(Source data)
"""

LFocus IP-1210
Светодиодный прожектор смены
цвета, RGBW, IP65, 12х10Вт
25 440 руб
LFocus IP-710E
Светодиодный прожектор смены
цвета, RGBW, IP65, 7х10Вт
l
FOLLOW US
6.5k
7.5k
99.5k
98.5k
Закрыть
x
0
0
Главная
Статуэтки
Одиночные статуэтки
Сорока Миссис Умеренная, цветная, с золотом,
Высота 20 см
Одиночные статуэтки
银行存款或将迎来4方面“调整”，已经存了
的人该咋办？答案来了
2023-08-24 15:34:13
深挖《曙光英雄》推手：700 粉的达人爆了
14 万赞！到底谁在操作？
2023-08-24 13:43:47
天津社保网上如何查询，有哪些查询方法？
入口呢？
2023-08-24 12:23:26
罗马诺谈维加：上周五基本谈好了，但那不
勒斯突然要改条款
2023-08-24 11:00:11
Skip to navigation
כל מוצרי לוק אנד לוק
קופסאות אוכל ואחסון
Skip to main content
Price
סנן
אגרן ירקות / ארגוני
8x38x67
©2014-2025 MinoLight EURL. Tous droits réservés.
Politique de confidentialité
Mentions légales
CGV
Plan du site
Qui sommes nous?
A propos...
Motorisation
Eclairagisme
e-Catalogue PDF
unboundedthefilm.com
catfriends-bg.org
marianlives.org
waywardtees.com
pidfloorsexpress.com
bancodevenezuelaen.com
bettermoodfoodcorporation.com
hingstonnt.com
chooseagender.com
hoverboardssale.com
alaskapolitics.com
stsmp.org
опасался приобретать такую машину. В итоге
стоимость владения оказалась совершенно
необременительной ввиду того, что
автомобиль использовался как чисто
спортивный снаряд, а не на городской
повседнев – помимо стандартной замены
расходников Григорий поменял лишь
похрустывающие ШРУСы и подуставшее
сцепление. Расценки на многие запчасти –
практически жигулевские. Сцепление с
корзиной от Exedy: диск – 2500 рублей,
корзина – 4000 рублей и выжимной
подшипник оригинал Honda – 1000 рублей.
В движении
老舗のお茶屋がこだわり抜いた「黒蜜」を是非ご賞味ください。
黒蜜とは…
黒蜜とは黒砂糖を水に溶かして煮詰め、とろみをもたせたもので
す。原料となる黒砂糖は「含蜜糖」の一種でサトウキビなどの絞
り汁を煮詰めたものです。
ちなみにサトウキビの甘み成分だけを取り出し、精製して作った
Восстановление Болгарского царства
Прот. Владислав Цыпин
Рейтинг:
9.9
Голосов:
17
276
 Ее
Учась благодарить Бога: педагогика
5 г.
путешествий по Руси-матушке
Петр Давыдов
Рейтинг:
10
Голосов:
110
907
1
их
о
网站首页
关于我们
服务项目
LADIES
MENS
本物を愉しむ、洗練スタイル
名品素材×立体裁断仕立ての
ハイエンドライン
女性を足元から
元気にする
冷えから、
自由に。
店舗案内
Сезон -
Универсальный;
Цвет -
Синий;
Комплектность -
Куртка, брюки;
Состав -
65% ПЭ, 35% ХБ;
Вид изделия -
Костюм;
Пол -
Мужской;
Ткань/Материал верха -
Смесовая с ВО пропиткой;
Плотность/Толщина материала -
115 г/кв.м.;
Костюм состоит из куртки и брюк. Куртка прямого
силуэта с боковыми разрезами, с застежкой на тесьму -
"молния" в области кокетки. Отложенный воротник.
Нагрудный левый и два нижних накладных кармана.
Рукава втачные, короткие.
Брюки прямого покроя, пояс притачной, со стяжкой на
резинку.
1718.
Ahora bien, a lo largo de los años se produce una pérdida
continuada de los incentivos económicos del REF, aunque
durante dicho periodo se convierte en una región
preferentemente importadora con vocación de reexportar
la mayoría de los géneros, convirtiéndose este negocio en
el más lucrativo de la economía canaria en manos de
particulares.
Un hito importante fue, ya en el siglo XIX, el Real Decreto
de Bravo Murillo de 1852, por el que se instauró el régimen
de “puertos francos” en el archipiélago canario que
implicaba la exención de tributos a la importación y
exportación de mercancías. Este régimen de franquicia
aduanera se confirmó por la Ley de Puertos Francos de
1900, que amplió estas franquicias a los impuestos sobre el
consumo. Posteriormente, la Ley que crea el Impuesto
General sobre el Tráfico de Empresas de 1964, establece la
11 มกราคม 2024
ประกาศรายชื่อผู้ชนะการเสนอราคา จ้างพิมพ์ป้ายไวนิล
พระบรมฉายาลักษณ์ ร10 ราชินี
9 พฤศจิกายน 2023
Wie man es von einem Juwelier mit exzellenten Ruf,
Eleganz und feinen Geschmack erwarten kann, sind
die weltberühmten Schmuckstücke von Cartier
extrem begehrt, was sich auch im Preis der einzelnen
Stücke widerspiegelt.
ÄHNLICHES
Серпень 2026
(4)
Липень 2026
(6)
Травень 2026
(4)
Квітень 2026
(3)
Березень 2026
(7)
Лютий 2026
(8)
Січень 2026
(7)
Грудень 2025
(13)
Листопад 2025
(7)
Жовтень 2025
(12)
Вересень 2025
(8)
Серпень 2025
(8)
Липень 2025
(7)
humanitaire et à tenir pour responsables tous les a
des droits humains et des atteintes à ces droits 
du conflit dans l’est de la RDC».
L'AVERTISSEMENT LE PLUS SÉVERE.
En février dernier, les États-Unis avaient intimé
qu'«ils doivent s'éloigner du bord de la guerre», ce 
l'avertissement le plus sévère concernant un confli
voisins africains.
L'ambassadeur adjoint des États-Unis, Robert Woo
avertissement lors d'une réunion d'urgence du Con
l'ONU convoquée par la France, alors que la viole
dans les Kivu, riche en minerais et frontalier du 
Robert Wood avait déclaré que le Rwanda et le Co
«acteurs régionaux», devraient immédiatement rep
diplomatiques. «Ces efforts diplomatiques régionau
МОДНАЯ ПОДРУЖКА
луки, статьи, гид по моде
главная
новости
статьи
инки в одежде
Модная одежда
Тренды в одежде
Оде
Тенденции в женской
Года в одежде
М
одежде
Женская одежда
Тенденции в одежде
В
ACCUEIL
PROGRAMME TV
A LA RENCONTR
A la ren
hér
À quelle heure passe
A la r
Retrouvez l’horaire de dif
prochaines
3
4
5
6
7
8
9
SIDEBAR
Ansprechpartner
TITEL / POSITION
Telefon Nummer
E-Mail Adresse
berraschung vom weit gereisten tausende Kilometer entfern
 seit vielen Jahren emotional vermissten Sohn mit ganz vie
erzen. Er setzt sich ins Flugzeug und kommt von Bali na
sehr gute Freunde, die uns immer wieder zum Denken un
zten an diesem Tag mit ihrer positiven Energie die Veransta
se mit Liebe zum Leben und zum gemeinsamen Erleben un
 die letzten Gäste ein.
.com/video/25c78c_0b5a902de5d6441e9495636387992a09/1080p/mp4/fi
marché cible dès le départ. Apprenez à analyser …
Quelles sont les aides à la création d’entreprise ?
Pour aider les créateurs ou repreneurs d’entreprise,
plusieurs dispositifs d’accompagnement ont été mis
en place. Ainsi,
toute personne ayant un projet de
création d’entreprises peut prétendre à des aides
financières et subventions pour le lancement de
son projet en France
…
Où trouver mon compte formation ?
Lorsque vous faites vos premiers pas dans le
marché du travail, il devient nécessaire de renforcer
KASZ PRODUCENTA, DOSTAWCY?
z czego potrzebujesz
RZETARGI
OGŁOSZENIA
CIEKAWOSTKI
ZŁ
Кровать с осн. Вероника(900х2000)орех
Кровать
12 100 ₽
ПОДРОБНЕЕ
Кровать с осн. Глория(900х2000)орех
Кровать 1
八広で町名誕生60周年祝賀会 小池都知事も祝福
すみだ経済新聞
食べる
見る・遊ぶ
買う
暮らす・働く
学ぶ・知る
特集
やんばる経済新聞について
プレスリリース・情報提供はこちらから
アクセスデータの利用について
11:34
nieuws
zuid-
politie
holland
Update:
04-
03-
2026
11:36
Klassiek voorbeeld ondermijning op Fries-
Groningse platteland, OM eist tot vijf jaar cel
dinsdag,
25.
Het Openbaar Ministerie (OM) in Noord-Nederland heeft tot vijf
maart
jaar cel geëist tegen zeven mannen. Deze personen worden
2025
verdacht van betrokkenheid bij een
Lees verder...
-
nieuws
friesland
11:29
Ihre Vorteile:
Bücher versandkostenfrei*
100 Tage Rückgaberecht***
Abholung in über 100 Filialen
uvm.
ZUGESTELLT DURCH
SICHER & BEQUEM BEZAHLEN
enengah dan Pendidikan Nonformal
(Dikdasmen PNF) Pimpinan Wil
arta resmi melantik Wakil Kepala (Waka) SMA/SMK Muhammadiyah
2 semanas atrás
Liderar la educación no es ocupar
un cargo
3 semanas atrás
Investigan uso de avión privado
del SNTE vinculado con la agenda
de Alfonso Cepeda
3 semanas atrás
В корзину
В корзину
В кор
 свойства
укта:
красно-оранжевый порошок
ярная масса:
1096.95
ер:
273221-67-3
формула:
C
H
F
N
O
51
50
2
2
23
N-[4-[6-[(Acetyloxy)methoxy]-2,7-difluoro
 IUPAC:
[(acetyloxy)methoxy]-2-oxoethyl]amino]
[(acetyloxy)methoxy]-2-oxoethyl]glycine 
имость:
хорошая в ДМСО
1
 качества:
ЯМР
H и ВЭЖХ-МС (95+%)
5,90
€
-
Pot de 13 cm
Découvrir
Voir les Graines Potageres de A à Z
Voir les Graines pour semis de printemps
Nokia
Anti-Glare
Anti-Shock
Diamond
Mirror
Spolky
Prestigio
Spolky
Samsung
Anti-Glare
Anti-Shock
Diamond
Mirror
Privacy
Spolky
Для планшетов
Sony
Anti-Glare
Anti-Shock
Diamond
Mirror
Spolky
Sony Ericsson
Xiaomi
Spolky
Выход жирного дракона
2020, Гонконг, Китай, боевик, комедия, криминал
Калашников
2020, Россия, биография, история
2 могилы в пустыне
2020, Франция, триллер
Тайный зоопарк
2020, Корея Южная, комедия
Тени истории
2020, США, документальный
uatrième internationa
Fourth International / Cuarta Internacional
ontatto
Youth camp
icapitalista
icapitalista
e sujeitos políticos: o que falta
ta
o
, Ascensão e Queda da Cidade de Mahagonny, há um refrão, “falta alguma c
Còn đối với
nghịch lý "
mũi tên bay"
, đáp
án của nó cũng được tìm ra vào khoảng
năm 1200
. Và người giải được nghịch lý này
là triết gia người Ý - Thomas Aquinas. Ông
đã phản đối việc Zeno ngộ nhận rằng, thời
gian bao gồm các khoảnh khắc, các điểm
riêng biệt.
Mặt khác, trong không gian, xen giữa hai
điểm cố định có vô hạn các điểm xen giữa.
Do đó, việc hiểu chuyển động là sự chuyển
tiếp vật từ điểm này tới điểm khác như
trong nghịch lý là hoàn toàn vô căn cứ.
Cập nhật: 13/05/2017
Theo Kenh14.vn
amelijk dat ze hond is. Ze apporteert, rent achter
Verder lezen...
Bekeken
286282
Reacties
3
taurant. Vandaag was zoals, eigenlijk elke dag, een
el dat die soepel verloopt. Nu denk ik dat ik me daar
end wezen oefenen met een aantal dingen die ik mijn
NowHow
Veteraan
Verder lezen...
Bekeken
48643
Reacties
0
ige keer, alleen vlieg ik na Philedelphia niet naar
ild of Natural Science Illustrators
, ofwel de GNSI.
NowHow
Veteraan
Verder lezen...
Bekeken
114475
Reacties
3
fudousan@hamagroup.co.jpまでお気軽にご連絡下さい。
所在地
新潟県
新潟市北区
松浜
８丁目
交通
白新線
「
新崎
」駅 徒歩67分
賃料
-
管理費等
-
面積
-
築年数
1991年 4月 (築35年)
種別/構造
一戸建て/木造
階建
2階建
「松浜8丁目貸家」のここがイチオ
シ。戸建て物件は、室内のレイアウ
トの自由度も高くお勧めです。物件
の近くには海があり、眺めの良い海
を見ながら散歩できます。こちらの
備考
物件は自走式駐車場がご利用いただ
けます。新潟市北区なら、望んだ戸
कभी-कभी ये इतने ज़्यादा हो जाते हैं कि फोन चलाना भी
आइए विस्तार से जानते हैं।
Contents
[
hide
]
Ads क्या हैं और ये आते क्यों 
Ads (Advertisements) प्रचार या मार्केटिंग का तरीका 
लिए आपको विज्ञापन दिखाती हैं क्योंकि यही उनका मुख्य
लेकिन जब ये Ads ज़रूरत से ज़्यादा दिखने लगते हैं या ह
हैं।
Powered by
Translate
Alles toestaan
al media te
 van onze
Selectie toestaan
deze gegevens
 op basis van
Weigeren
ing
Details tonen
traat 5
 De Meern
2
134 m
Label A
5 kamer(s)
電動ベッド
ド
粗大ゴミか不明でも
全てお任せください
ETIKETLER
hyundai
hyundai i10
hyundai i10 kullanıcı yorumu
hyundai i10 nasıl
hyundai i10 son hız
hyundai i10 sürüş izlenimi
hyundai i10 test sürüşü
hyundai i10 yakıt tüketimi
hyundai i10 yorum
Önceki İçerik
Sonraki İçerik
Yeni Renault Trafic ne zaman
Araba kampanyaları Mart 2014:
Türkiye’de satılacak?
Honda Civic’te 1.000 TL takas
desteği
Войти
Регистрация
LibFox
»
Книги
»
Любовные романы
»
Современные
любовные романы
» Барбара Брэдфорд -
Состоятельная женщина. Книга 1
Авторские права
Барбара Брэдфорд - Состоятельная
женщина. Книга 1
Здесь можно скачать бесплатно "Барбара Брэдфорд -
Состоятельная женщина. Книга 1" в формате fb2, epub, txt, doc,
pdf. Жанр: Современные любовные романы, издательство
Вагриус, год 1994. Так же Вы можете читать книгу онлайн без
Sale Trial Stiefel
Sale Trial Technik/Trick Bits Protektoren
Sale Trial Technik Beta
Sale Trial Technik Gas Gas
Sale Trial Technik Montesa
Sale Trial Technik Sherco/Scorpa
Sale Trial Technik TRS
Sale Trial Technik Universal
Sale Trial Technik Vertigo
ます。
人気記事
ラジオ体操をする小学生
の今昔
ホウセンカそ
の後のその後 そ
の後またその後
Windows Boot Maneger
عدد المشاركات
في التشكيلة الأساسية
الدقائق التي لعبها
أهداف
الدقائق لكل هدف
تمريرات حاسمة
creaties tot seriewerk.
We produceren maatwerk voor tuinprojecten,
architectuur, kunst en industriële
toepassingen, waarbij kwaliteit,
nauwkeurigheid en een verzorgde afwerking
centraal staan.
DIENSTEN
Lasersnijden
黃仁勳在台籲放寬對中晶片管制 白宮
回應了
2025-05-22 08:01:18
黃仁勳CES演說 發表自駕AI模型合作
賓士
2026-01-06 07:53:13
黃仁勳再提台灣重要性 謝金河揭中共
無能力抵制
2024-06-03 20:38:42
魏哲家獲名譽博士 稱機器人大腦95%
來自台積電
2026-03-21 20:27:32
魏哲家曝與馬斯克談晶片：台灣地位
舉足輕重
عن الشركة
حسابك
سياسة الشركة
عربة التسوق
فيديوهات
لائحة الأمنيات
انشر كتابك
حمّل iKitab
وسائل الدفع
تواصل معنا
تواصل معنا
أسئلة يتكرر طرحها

"""

### Job item
The lines above from the one with "de Alfonso Cepeda" through the one with "ige keer, alleen" are to be duplicated exactly, ends included, with nothing added.

### Answer to the exercise
de Alfonso Cepeda
3 semanas atrás
В корзину
В корзину
В кор
 свойства
укта:
красно-оранжевый порошок
ярная масса:
1096.95
ер:
273221-67-3
формула:
C
H
F
N
O
51
50
2
2
23
N-[4-[6-[(Acetyloxy)methoxy]-2,7-difluoro
 IUPAC:
[(acetyloxy)methoxy]-2-oxoethyl]amino]
[(acetyloxy)methoxy]-2-oxoethyl]glycine 
имость:
хорошая в ДМСО
1
 качества:
ЯМР
H и ВЭЖХ-МС (95+%)
5,90
€
-
Pot de 13 cm
Découvrir
Voir les Graines Potageres de A à Z
Voir les Graines pour semis de printemps
Nokia
Anti-Glare
Anti-Shock
Diamond
Mirror
Spolky
Prestigio
Spolky
Samsung
Anti-Glare
Anti-Shock
Diamond
Mirror
Privacy
Spolky
Для планшетов
Sony
Anti-Glare
Anti-Shock
Diamond
Mirror
Spolky
Sony Ericsson
Xiaomi
Spolky
Выход жирного дракона
2020, Гонконг, Китай, боевик, комедия, криминал
Калашников
2020, Россия, биография, история
2 могилы в пустыне
2020, Франция, триллер
Тайный зоопарк
2020, Корея Южная, комедия
Тени истории
2020, США, документальный
uatrième internationa
Fourth International / Cuarta Internacional
ontatto
Youth camp
icapitalista
icapitalista
e sujeitos políticos: o que falta
ta
o
, Ascensão e Queda da Cidade de Mahagonny, há um refrão, “falta alguma c
Còn đối với
nghịch lý "
mũi tên bay"
, đáp
án của nó cũng được tìm ra vào khoảng
năm 1200
. Và người giải được nghịch lý này
là triết gia người Ý - Thomas Aquinas. Ông
đã phản đối việc Zeno ngộ nhận rằng, thời
gian bao gồm các khoảnh khắc, các điểm
riêng biệt.
Mặt khác, trong không gian, xen giữa hai
điểm cố định có vô hạn các điểm xen giữa.
Do đó, việc hiểu chuyển động là sự chuyển
tiếp vật từ điểm này tới điểm khác như
trong nghịch lý là hoàn toàn vô căn cứ.
Cập nhật: 13/05/2017
Theo Kenh14.vn
amelijk dat ze hond is. Ze apporteert, rent achter
Verder lezen...
Bekeken
286282
Reacties
3
taurant. Vandaag was zoals, eigenlijk elke dag, een
el dat die soepel verloopt. Nu denk ik dat ik me daar
end wezen oefenen met een aantal dingen die ik mijn
NowHow
Veteraan
Verder lezen...
Bekeken
48643
Reacties
0
ige keer, alleen vlieg ik na Philedelphia niet naar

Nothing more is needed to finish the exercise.